La crisi dell’economia culturale e la scomparsa del buon gusto
2025-04-04
Autore: Marco
Di recente, ho partecipato a discussioni sui temi più disparati, incluso l'argomento dell'intelligenza artificiale. Durante una di queste conversazioni, qualcuno ha affermato che l'unica persona che non deve temere di essere sostituita dall'IA sono io, dato che, se le viene chiesto di scrivere 'alla Soncini', l'IA collassa. Tuttavia, non avevo il tempo di sentirmi lusingata, poiché un altro interlocutore ha fatto notare che il problema non era tanto se l'intelligenza artificiale scrivesse bene, quanto piuttosto se gli editori avessero smesso di considerare la scrittura umana come un valore, vista l'apprezzabilità della prosa generata dalla macchina.
Questa riflessione è tornata alla mente mentre leggevo un articolo del New York Times dal titolo "The Gen X Career Meltdown", che mette in luce l'improvvisa obsolescenza delle carriere dei nati tra la metà degli anni '60 e la fine dei '70. L'articolo affronta un tema scottante: i cambiamenti nell'industria culturale e come questa abbia subito un tracollo, soprattutto a causa della rapidità con cui cambiamenti sociali e tecnologici hanno ristrutturato il mondo del lavoro.
Un ex fotografo di Condé Nast ha fatto notare che oggi un giovane può scattare foto per somme irrisorie rispetto ai grandi compensi che un professionista richiedeva dieci anni fa, suggerendo che le abitudini del pubblico nel consumare contenuti siano cambiate radicalmente. Come mai, ci chiediamo, il pubblico non riesce più a distinguere un contenuto di qualità da un'opera mediocre? Questo porta alla riflessione che la contrazione dell'economia culturale sia alimentata non soltanto da nuovi strumenti, ma anche dalla scomparsa del buono gusto.
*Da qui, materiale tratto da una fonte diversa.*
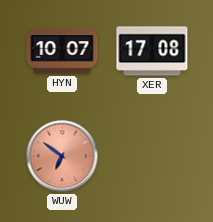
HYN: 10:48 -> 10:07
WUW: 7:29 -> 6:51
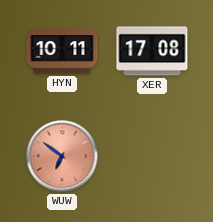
HYN: 10:07 -> 10:11
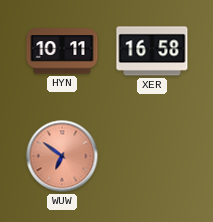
XER: 17:08 -> 16:58
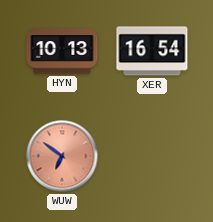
HYN: 10:11 -> 10:13
XER: 16:58 -> 16:54
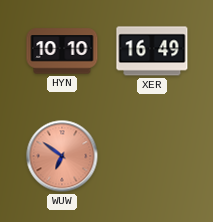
HYN: 10:13 -> 10:10
XER: 16:54 -> 16:49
Molti professionisti affermano di aver notato un cambiamento nei criteri di assunzione: le agenzie ora tendono a preferire influencer privi di un background formativo adeguato. Nonostante i tentativi di associare il valore alle competenze, il disinteresse del pubblico sembra favorire personaggi che si ergono tramite il clamore delle loro apparizioni social.
Ricordando un amico che vent'anni fa ha perso un lavoro da cui non c'era modo di recuperare, mi chiedo: cosa accadrà a chi oggi si trova nella stessa posizione, senza alcuna garanzia per un futuro pensionistico? Le storie di coloro che si trovano in difficoltà economica si moltiplicano, e menziono casi di giornalisti che, nonostante avessero una carriera illustri, si vedono ridotti a chiedere prestiti a causa della crisi del settore.
Un interessante sviluppo è la crescente disparità di compenso: le influencer possono chiedere somme astronomiche per apparire a eventi rispetto a quanto guadagnano i giornalisti. Questo porta a chiedersi, chi stabilisce il valore di un lavoro culturale? E perché dovremmo considerarlo meno dignitoso rispetto a lavori manuali?
Del resto, nel panorama attuale, i professionisti della comunicazione si trovano a competere con figure che sfruttano il loro carisma sui social media senza alcuna formazione tecnica. L'essere stati abituati a uno stile di vita privilegiato ha reso difficile per molti adattarsi a questa nuova economia.
La mia discussione sull'intelligenza artificiale è ritornata nel mio pensiero quando un amico ha utilizzato un software per generare un articolo 'alla Soncini', e a sorpresa mi ha fatto notare che, seppure ci fossero margini di miglioramento, il risultato era quasi indistinguibile dal mio. Questa somiglianza ha sollevato questioni esistenziali su ciò che rende autentica la scrittura e ciò che conta realmente.
Infine, l’immagine di una cultura che evolve, oppure si estingue, in un contesto dove l’arte e il talento sono messi da parte a favore del sensazionalismo, non può non far riflettere. Qual è il futuro della nostra cultura se continuiamo su questa traiettoria? È fondamentale riaccendere il dibattito sull’importanza dell’educazione al gusto e della valorizzazione del sapere e della competenza.